After heavy criticism for the ban on women, Taliban spokesman Zabihullah Mujahid claimed that the decision was not one made by the Islamists, but was at the request of Islamic scholars present. 

A gun battle that erupted near the venue of the meeting was reported on Thursday afternoon, with three gunmen killed. Mujahid said that the situation was under control and the Taliban security forces had only shot at suspects. He did not say who instigated the violence or why. 

Only state media has been allowed to attend the event, with all independent outlets banned. The meeting will likely last for three days.

The Taliban government has still not been recognised by other countries, which have expressed concerns over Afghanistan’s deteriorating human rights record and the oppression of women and minority groups. 

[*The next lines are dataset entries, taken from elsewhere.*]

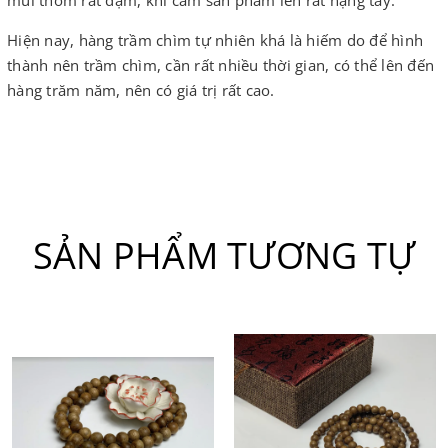
mùi thơm rất đậm, khi cầm sản phẩm lên rất nặng tay.
Hiện nay, hàng trầm chìm tự nhiên khá là hiếm do để hình
thành nên trầm chìm, cần rất nhiều thời gian, có thể lên đến
hàng trăm năm, nên có giá trị rất cao.
SẢN PHẨM TƯƠNG TỰ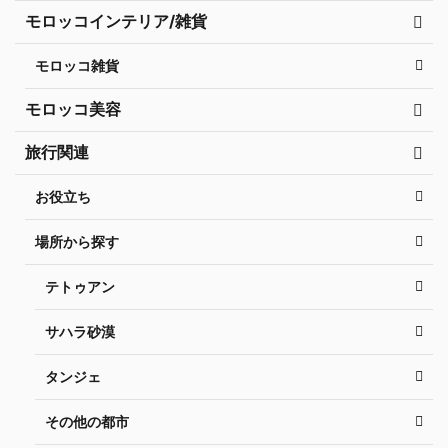
モロッコインテリア/雑貨
モロッコ雑貨
モロッコ美容
旅行関連
お役立ち
場所から探す
テトゥアン
サハラ砂漠
タンジェ
その他の都市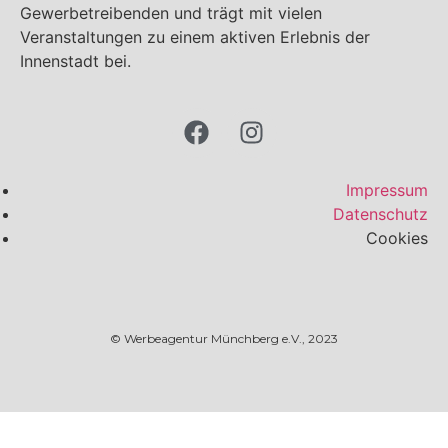
Gewerbetreibenden und trägt mit vielen
Veranstaltungen zu einem aktiven Erlebnis der
Innenstadt bei.
Impressum
Datenschutz
Cookies
© Werbeagentur Münchberg e.V., 2023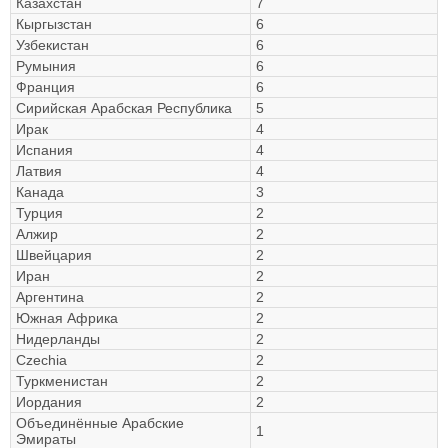
Казахстан
7
Кыргызстан
6
Узбекистан
6
Румыния
6
Франция
6
Сирийская Арабская Республика
5
Ирак
4
Испания
4
Латвия
4
Канада
3
Турция
2
Алжир
2
Швейцария
2
Иран
2
Аргентина
2
Южная Африка
2
Нидерланды
2
Czechia
2
Туркменистан
2
Иордания
2
Объединённые Арабские
1
Эмираты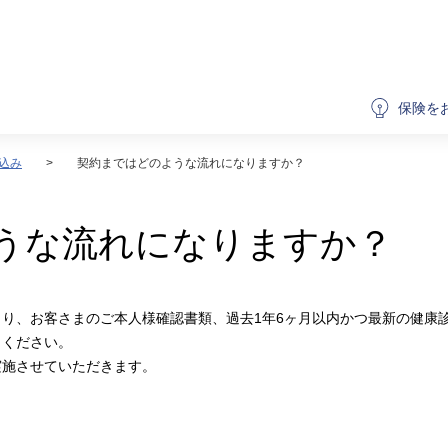
保険を
込み
契約まではどのような流れになりますか？
うな流れになりますか？
り、お客さまのご本人様確認書類、過去1年6ヶ月以内かつ最新の健康
出ください。
実施させていただきます。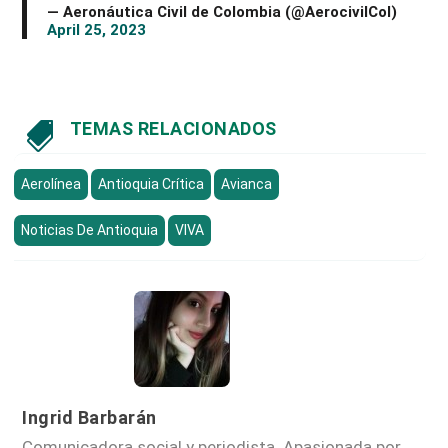
— Aeronáutica Civil de Colombia (@AerocivilCol)
April 25, 2023
TEMAS RELACIONADOS

Aerolínea
Antioquia Crítica
Avianca
Noticias De Antioquia
VIVA
Ingrid Barbarán
Comunicadora social y periodista. Apasionada por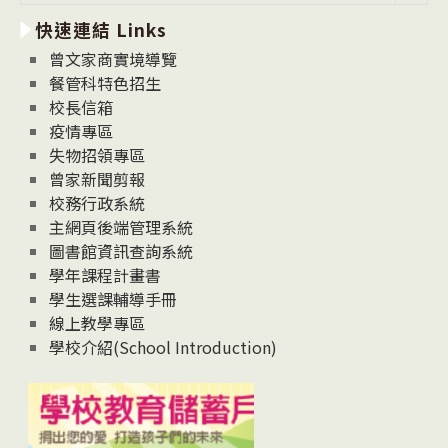
新
快速連結 Links
消
息
曾文家商實境導覽
News
餐管科特色招生
校長信箱
疫情專區
失物招領專區
曾家新聞剪報
校務行政系統
主網頁後端管理系統
圖書館資訊查詢系統
學年課程計畫書
學生選課輔導手冊
線上教學專區
學校介紹(School Introduction)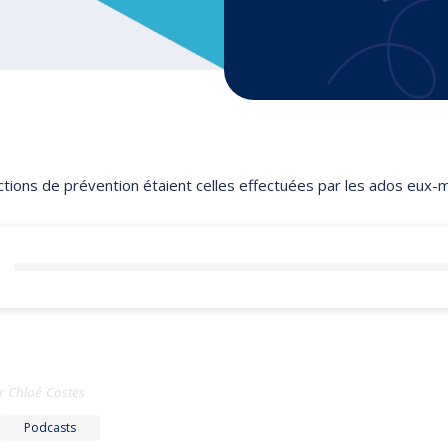
 actions de prévention étaient celles effectuées par les ados eux
r
Chloé Costes
Podcasts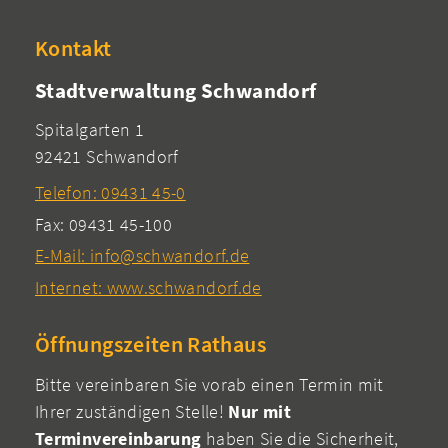
Kontakt
Stadtverwaltung Schwandorf
Spitalgarten 1
92421 Schwandorf
Telefon: 09431 45-0
Fax: 09431 45-100
E-Mail: info@schwandorf.de
Internet: www.schwandorf.de
Öffnungszeiten Rathaus
Bitte vereinbaren Sie vorab einen Termin mit
Ihrer zuständigen Stelle!
Nur mit
Terminvereinbarung
haben Sie die Sicherheit,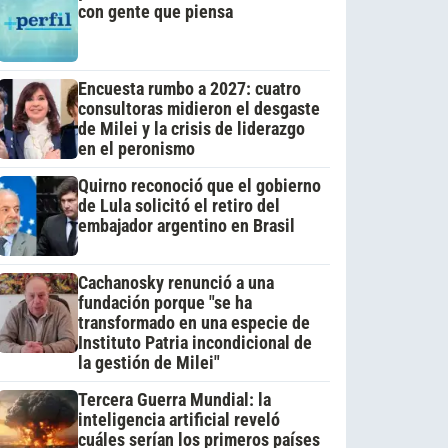
con gente que piensa
Encuesta rumbo a 2027: cuatro
consultoras midieron el desgaste
de Milei y la crisis de liderazgo
en el peronismo
Quirno reconoció que el gobierno
de Lula solicitó el retiro del
embajador argentino en Brasil
Cachanosky renunció a una
fundación porque "se ha
transformado en una especie de
Instituto Patria incondicional de
la gestión de Milei"
Tercera Guerra Mundial: la
inteligencia artificial reveló
cuáles serían los primeros países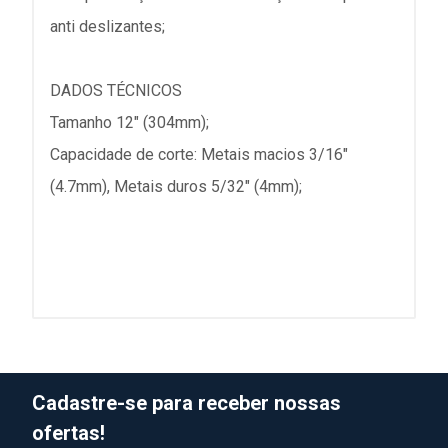
anti deslizantes;
DADOS TÉCNICOS
Tamanho 12" (304mm);
Capacidade de corte: Metais macios 3/16"
(4.7mm), Metais duros 5/32" (4mm);
Cadastre-se para receber nossas
ofertas!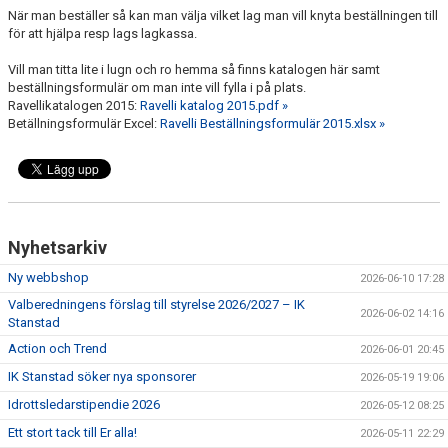
När man beställer så kan man välja vilket lag man vill knyta beställningen till
KONTAKT
för att hjälpa resp lags lagkassa.
Vill man titta lite i lugn och ro hemma så finns katalogen här samt
beställningsformulär om man inte vill fylla i på plats.
Ravellikatalogen 2015:
Ravelli katalog 2015.pdf »
Betällningsformulär Excel:
Ravelli Beställningsformulär 2015.xlsx »
Nyhetsarkiv
Ny webbshop
2026-06-10 17:28
Valberedningens förslag till styrelse 2026/2027 – IK
2026-06-02 14:16
Stanstad
Action och Trend
2026-06-01 20:45
IK Stanstad söker nya sponsorer
2026-05-19 19:06
Idrottsledarstipendie 2026
2026-05-12 08:25
Ett stort tack till Er alla!
2026-05-11 22:29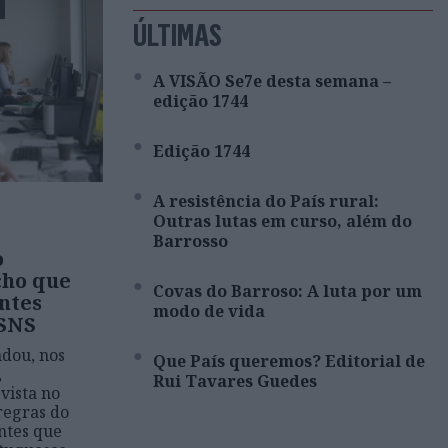
ÚLTIMAS
A VISÃO Se7e desta semana –
edição 1744
Edição 1744
A resistência do País rural:
Outras lutas em curso, além do
Barrosso
o
cho que
Covas do Barroso: A luta por um
ntes
modo de vida
 SNS
dou, nos
Que País queremos? Editorial de
,
Rui Tavares Guedes
vista no
regras do
ntes que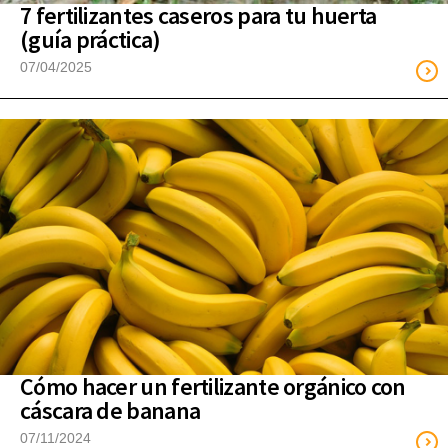
7 fertilizantes caseros para tu huerta
(guía práctica)
07/04/2025
Cómo hacer un fertilizante orgánico con
cáscara de banana
07/11/2024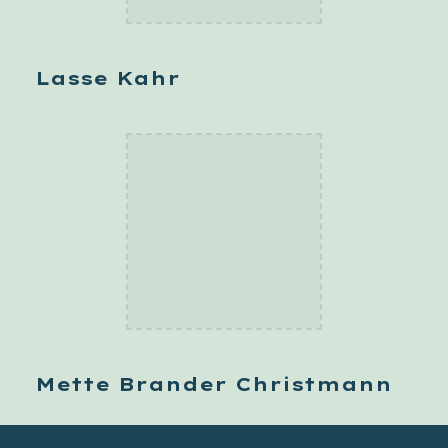
Lasse Kahr
Mette Brander Christmann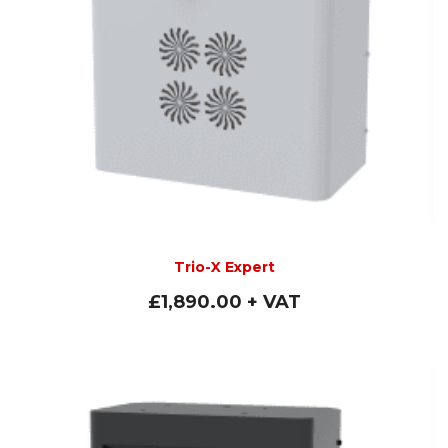
Trio-X Expert
£
1,890.00
+ VAT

The group has blocked girls from attending high school, enforced a strict “modest” dress code for women, and limited their movements. The group has defended its laws and said its directives are per Islamic law and Afghan tradition.  

“We are very, very disturbed about…What we see as a consistent negative trajectory on the situation of women's rights and human rights in Afghanistan,” said Rina Amiri, the US’ Special Envoy for Afghan Women, Girls, and Human Rights in a special briefing last week.

“We're also very concerned about the increasing attacks against religious and ethnic minorities, particularly the Hazaras and the Sikhs and Hindus.”